Growth Models Under Uniform Catastrophes
Joan Amaya, Valdivino V. Junior, Fábio P. Machado, Alejandro Roldán-Correa
TL;DR
We address persistence of colonies facing uniform catastrophes by formulating three growth models: no dispersion, dispersion with spatial restrictions, and dispersion without spatial restrictions, with growth at rate λ and catastrophes at rate 1. The main method derives explicit survivor distributions via the Lerch transcendent, exact extinction criteria on trees, and closed-form or integral expressions for mean extinction times, plus a comparison with geometric and binomial catastrophe types. The results show that dispersion substantially enhances persistence, yielding clear survival conditions and finite extinction times, while the uniform catastrophe model becomes vanishingly unlikely to persist in the no-dispersion case; with dispersion, survival hinges on λ and the spatial structure, with thresholds converging to 2 as the environment becomes unconstrained.
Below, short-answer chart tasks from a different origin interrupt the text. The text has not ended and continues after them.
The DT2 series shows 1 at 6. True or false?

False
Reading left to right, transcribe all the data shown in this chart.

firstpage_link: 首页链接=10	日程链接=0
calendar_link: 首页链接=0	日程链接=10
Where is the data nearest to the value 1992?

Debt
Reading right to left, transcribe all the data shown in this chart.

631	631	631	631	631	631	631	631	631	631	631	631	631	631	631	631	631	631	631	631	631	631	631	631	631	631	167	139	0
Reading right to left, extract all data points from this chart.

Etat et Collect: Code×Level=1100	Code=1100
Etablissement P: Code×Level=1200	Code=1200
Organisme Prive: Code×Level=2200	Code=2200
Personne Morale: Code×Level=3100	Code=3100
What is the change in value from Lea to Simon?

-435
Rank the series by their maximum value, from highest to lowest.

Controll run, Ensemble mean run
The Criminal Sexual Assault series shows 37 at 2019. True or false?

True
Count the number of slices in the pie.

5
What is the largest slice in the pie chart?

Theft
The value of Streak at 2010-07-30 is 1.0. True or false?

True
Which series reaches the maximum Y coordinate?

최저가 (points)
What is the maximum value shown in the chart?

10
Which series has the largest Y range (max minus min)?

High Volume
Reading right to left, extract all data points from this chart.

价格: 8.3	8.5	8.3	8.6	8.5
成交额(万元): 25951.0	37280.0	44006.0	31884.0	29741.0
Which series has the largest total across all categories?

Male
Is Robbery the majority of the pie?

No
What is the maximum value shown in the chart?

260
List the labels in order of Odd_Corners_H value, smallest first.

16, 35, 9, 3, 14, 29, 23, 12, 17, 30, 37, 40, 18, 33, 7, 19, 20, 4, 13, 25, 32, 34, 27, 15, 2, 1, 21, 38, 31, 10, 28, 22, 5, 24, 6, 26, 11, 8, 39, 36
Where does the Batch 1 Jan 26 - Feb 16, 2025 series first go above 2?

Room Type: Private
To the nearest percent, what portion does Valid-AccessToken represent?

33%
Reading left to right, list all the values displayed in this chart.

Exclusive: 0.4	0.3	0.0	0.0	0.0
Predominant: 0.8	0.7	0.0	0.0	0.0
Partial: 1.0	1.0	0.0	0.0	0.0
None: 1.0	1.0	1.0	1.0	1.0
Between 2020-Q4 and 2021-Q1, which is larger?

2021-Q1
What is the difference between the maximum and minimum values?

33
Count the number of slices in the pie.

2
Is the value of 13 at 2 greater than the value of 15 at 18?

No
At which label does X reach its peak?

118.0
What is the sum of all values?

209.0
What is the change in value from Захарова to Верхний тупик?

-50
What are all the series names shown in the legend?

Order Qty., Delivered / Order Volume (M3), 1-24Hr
These findings provide rigorous thresholds for population persistence under different catastrophe regimes and quantify the benefits of spreading to new colonies as a resilience strategy.
Abstract
We consider stochastic growth models for populations organized in colonies and subject to uniform catastrophes. To assess population viability, we analyze scenarios in which individuals adopt dispersion strategies after catastrophic events. For these models, we derive explicit expressions for the survival probability and the mean time to extinction, both with and without spatial constraints. In addition, we complement this analysis by comparing uniform catastrophes with binomial and geometric catastrophes in models with dispersion and no spatial restrictions. Here, the terms uniform, binomial and geometric refer to the probability distributions governing the number of individuals that survive immediately after a catastrophe. This comparison allows us to quantify the impact of different types of catastrophic events on population persistence.